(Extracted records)
━━━━━━

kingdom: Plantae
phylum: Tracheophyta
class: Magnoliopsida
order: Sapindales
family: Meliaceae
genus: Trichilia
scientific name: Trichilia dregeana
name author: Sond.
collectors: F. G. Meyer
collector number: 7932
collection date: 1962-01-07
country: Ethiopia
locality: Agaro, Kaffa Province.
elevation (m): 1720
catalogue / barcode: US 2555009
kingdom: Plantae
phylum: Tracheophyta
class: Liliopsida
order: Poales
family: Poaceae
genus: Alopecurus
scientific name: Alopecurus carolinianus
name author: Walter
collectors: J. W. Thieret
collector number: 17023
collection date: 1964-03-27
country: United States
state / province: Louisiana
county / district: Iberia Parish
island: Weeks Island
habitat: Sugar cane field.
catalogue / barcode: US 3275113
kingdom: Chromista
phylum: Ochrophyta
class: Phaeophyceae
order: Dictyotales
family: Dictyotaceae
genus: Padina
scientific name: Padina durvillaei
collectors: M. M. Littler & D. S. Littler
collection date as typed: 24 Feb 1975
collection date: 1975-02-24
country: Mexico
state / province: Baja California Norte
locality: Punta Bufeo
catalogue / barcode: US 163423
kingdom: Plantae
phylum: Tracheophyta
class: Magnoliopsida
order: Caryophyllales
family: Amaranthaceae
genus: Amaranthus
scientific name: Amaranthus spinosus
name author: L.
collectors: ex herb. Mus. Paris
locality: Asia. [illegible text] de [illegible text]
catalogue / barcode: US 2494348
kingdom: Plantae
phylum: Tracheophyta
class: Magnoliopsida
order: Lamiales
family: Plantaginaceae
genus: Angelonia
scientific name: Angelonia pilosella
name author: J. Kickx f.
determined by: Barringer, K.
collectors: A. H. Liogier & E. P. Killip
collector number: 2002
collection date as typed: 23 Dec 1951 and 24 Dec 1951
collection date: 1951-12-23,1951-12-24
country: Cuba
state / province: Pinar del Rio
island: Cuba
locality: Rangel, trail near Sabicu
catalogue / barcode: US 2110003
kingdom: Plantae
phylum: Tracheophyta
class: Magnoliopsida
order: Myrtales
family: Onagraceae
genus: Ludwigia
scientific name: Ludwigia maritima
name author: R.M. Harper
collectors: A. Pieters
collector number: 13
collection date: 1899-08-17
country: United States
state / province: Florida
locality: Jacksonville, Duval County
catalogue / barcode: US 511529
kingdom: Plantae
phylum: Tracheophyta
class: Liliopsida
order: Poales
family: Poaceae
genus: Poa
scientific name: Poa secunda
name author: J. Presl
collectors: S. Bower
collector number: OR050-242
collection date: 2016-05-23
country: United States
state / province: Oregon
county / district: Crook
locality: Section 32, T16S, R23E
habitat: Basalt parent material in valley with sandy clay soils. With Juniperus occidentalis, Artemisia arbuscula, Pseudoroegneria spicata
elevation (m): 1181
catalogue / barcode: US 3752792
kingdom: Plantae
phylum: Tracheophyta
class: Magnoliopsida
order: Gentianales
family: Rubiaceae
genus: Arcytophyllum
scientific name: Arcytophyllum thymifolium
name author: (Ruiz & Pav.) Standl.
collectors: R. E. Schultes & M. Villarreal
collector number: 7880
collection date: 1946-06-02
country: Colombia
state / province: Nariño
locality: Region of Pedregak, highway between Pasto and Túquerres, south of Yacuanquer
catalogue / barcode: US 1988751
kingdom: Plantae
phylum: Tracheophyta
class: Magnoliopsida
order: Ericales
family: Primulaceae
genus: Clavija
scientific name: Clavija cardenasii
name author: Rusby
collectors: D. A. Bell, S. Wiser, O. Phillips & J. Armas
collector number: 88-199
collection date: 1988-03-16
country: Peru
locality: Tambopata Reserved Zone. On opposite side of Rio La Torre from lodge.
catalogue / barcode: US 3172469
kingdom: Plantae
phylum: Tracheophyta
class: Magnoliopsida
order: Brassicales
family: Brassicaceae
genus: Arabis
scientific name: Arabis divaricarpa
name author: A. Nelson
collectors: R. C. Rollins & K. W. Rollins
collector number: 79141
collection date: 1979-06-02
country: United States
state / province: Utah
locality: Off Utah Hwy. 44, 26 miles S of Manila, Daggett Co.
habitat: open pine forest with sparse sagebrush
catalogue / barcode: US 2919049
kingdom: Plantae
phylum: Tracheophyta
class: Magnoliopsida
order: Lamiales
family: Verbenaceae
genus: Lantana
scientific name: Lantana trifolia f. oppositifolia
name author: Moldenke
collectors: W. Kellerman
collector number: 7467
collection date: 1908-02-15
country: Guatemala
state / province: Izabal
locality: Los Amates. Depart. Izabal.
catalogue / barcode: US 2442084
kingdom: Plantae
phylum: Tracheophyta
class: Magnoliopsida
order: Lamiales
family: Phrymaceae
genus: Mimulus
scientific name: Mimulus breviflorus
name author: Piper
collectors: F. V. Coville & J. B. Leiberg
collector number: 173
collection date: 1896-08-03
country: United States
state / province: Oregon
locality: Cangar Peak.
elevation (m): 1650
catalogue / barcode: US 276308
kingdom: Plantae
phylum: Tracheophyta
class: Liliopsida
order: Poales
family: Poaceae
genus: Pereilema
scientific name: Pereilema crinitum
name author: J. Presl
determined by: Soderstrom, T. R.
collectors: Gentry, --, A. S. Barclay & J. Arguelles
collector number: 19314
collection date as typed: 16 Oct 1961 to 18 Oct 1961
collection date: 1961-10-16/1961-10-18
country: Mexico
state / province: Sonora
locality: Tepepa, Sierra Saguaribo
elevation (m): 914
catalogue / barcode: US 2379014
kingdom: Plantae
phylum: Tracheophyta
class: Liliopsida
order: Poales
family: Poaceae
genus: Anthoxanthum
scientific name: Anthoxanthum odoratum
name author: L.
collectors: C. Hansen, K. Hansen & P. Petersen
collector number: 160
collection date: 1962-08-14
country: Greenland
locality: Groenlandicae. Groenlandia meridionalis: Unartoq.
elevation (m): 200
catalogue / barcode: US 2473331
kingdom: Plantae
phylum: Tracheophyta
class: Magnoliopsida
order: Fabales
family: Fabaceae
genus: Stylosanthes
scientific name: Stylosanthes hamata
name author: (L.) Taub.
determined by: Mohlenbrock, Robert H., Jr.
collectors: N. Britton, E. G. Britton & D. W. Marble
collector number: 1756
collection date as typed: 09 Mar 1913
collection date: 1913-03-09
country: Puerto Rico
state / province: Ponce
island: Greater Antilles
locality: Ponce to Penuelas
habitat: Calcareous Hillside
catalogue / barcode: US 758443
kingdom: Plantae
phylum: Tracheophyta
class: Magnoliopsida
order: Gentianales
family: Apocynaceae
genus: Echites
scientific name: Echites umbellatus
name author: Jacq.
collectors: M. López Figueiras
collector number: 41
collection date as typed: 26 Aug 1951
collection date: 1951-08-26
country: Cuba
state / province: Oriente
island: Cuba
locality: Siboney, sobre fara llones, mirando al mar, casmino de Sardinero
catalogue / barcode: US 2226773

━━━━━━

Please render every line of the items above as a single numbered list, leaving out any blank lines.

▸ **WRITTEN SOLUTION**
1. kingdom: Plantae
2. phylum: Tracheophyta
3. class: Magnoliopsida
4. order: Sapindales
5. family: Meliaceae
6. genus: Trichilia
7. scientific name: Trichilia dregeana
8. name author: Sond.
9. collectors: F. G. Meyer
10. collector number: 7932
11. collection date: 1962-01-07
12. country: Ethiopia
13. locality: Agaro, Kaffa Province.
14. elevation (m): 1720
15. catalogue / barcode: US 2555009
16. kingdom: Plantae
17. phylum: Tracheophyta
18. class: Liliopsida
19. order: Poales
20. family: Poaceae
21. genus: Alopecurus
22. scientific name: Alopecurus carolinianus
23. name author: Walter
24. collectors: J. W. Thieret
25. collector number: 17023
26. collection date: 1964-03-27
27. country: United States
28. state / province: Louisiana
29. county / district: Iberia Parish
30. island: Weeks Island
31. habitat: Sugar cane field.
32. catalogue / barcode: US 3275113
33. kingdom: Chromista
34. phylum: Ochrophyta
35. class: Phaeophyceae
36. order: Dictyotales
37. family: Dictyotaceae
38. genus: Padina
39. scientific name: Padina durvillaei
40. collectors: M. M. Littler & D. S. Littler
41. collection date as typed: 24 Feb 1975
42. collection date: 1975-02-24
43. country: Mexico
44. state / province: Baja California Norte
45. locality: Punta Bufeo
46. catalogue / barcode: US 163423
47. kingdom: Plantae
48. phylum: Tracheophyta
49. class: Magnoliopsida
50. order: Caryophyllales
51. family: Amaranthaceae
52. genus: Amaranthus
53. scientific name: Amaranthus spinosus
54. name author: L.
55. collectors: ex herb. Mus. Paris
56. locality: Asia. [illegible text] de [illegible text]
57. catalogue / barcode: US 2494348
58. kingdom: Plantae
59. phylum: Tracheophyta
60. class: Magnoliopsida
61. order: Lamiales
62. family: Plantaginaceae
63. genus: Angelonia
64. scientific name: Angelonia pilosella
65. name author: J. Kickx f.
66. determined by: Barringer, K.
67. collectors: A. H. Liogier & E. P. Killip
68. collector number: 2002
69. collection date as typed: 23 Dec 1951 and 24 Dec 1951
70. collection date: 1951-12-23,1951-12-24
71. country: Cuba
72. state / province: Pinar del Rio
73. island: Cuba
74. locality: Rangel, trail near Sabicu
75. catalogue / barcode: US 2110003
76. kingdom: Plantae
77. phylum: Tracheophyta
78. class: Magnoliopsida
79. order: Myrtales
80. family: Onagraceae
81. genus: Ludwigia
82. scientific name: Ludwigia maritima
83. name author: R.M. Harper
84. collectors: A. Pieters
85. collector number: 13
86. collection date: 1899-08-17
87. country: United States
88. state / province: Florida
89. locality: Jacksonville, Duval County
90. catalogue / barcode: US 511529
91. kingdom: Plantae
92. phylum: Tracheophyta
93. class: Liliopsida
94. order: Poales
95. family: Poaceae
96. genus: Poa
97. scientific name: Poa secunda
98. name author: J. Presl
99. collectors: S. Bower
100. collector number: OR050-242
101. collection date: 2016-05-23
102. country: United States
103. state / province: Oregon
104. county / district: Crook
105. locality: Section 32, T16S, R23E
106. habitat: Basalt parent material in valley with sandy clay soils. With Juniperus occidentalis, Artemisia arbuscula, Pseudoroegneria spicata
107. elevation (m): 1181
108. catalogue / barcode: US 3752792
109. kingdom: Plantae
110. phylum: Tracheophyta
111. class: Magnoliopsida
112. order: Gentianales
113. family: Rubiaceae
114. genus: Arcytophyllum
115. scientific name: Arcytophyllum thymifolium
116. name author: (Ruiz & Pav.) Standl.
117. collectors: R. E. Schultes & M. Villarreal
118. collector number: 7880
119. collection date: 1946-06-02
120. country: Colombia
121. state / province: Nariño
122. locality: Region of Pedregak, highway between Pasto and Túquerres, south of Yacuanquer
123. catalogue / barcode: US 1988751
124. kingdom: Plantae
125. phylum: Tracheophyta
126. class: Magnoliopsida
127. order: Ericales
128. family: Primulaceae
129. genus: Clavija
130. scientific name: Clavija cardenasii
131. name author: Rusby
132. collectors: D. A. Bell, S. Wiser, O. Phillips & J. Armas
133. collector number: 88-199
134. collection date: 1988-03-16
135. country: Peru
136. locality: Tambopata Reserved Zone. On opposite side of Rio La Torre from lodge.
137. catalogue / barcode: US 3172469
138. kingdom: Plantae
139. phylum: Tracheophyta
140. class: Magnoliopsida
141. order: Brassicales
142. family: Brassicaceae
143. genus: Arabis
144. scientific name: Arabis divaricarpa
145. name author: A. Nelson
146. collectors: R. C. Rollins & K. W. Rollins
147. collector number: 79141
148. collection date: 1979-06-02
149. country: United States
150. state / province: Utah
151. locality: Off Utah Hwy. 44, 26 miles S of Manila, Daggett Co.
152. habitat: open pine forest with sparse sagebrush
153. catalogue / barcode: US 2919049
154. kingdom: Plantae
155. phylum: Tracheophyta
156. class: Magnoliopsida
157. order: Lamiales
158. family: Verbenaceae
159. genus: Lantana
160. scientific name: Lantana trifolia f. oppositifolia
161. name author: Moldenke
162. collectors: W. Kellerman
163. collector number: 7467
164. collection date: 1908-02-15
165. country: Guatemala
166. state / province: Izabal
167. locality: Los Amates. Depart. Izabal.
168. catalogue / barcode: US 2442084
169. kingdom: Plantae
170. phylum: Tracheophyta
171. class: Magnoliopsida
172. order: Lamiales
173. family: Phrymaceae
174. genus: Mimulus
175. scientific name: Mimulus breviflorus
176. name author: Piper
177. collectors: F. V. Coville & J. B. Leiberg
178. collector number: 173
179. collection date: 1896-08-03
180. country: United States
181. state / province: Oregon
182. locality: Cangar Peak.
183. elevation (m): 1650
184. catalogue / barcode: US 276308
185. kingdom: Plantae
186. phylum: Tracheophyta
187. class: Liliopsida
188. order: Poales
189. family: Poaceae
190. genus: Pereilema
191. scientific name: Pereilema crinitum
192. name author: J. Presl
193. determined by: Soderstrom, T. R.
194. collectors: Gentry, --, A. S. Barclay & J. Arguelles
195. collector number: 19314
196. collection date as typed: 16 Oct 1961 to 18 Oct 1961
197. collection date: 1961-10-16/1961-10-18
198. country: Mexico
199. state / province: Sonora
200. locality: Tepepa, Sierra Saguaribo
201. elevation (m): 914
202. catalogue / barcode: US 2379014
203. kingdom: Plantae
204. phylum: Tracheophyta
205. class: Liliopsida
206. order: Poales
207. family: Poaceae
208. genus: Anthoxanthum
209. scientific name: Anthoxanthum odoratum
210. name author: L.
211. collectors: C. Hansen, K. Hansen & P. Petersen
212. collector number: 160
213. collection date: 1962-08-14
214. country: Greenland
215. locality: Groenlandicae. Groenlandia meridionalis: Unartoq.
216. elevation (m): 200
217. catalogue / barcode: US 2473331
218. kingdom: Plantae
219. phylum: Tracheophyta
220. class: Magnoliopsida
221. order: Fabales
222. family: Fabaceae
223. genus: Stylosanthes
224. scientific name: Stylosanthes hamata
225. name author: (L.) Taub.
226. determined by: Mohlenbrock, Robert H., Jr.
227. collectors: N. Britton, E. G. Britton & D. W. Marble
228. collector number: 1756
229. collection date as typed: 09 Mar 1913
230. collection date: 1913-03-09
231. country: Puerto Rico
232. state / province: Ponce
233. island: Greater Antilles
234. locality: Ponce to Penuelas
235. habitat: Calcareous Hillside
236. catalogue / barcode: US 758443
237. kingdom: Plantae
238. phylum: Tracheophyta
239. class: Magnoliopsida
240. order: Gentianales
241. family: Apocynaceae
242. genus: Echites
243. scientific name: Echites umbellatus
244. name author: Jacq.
245. collectors: M. López Figueiras
246. collector number: 41
247. collection date as typed: 26 Aug 1951
248. collection date: 1951-08-26
249. country: Cuba
250. state / province: Oriente
251. island: Cuba
252. locality: Siboney, sobre fara llones, mirando al mar, casmino de Sardinero
253. catalogue / barcode: US 2226773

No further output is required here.